Passage to read
+-------+

Tipping in restaurants

Discussion in 'After Hours Lounge (Off Topic)' started by John Gates, May 19, 2003.

  1. John Gates

    John Gates Second Unit

    Joined:
    Jun 18, 2001
    Messages:
    370
    Likes Received:
    0
    My wife and I have an ongoing tiff about how much to tip the wait person at a restaurant. I am much more strict, and tip for service. I tend to calculate a strict percentage.

    My wife insists on a couple of bucks, even if the bill is very low, sometimes resulting in a very high percentage.

    IRS assumes that waiters are receiving 15% on average, so there is a tacit expectation that 15% is standard.

    Personally, I tip 15% for good service, but my wife is appalled if I leave less. TIP stands for "To Insure Promptness," so if the service is not prompt or courteous, the TIP suffers accordingly.

    For really excellent service, sometimes I go as high as 30%, with 20% being a "good tip" in my mind.

    What do you all do about TIPs?

    Am I being silly? Am I a hopeless tightwad?
     
  2. BrianB

    BrianB Producer

    Joined:
    Apr 29, 2000
    Messages:
    5,205
    Likes Received:
    1
  3. Justin Lane

    Justin Lane Cinematographer

    Joined:
    Jan 18, 2000
    Messages:
    2,149
    Likes Received:
    0
    My baseline for tipping is 20%. Bad service gets less (10-15% depending on how bad, and good service gets a bit more (up to 30%).

    John,

    You do realize that most wait staff get paid a little over 2 bucks an hour and rely on the tips to make up the rest of their wages? When giving tips, I try to remember what a vital part they are to a waitperson's livlihood, and how tough it must be in the other person's shoes, attempting to please everyone they service, even those who are unpleasable.

+-------+

Supplied information

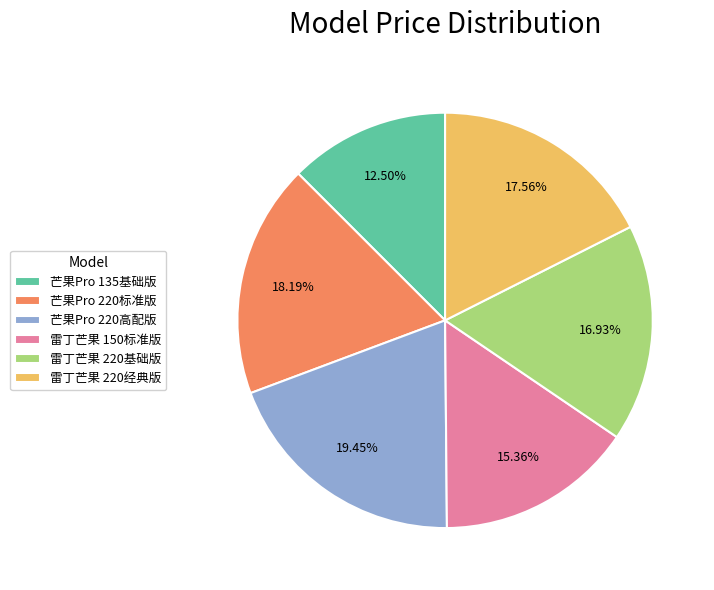

Rank the categories by value from lowest to highest.

芒果Pro 135基础版, 雷丁芒果 150标准版, 雷丁芒果 220基础版, 雷丁芒果 220经典版, 芒果Pro 220标准版, 芒果Pro 220高配版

+-------+

Task
Can you set down, word for word, the part of the tipping discussion between "Personally, I tip" and "a hopeless tightwad?", inclusive?

Response to the task
Personally, I tip 15% for good service, but my wife is appalled if I leave less. TIP stands for "To Insure Promptness," so if the service is not prompt or courteous, the TIP suffers accordingly.

    For really excellent service, sometimes I go as high as 30%, with 20% being a "good tip" in my mind.

    What do you all do about TIPs?

    Am I being silly? Am I a hopeless tightwad?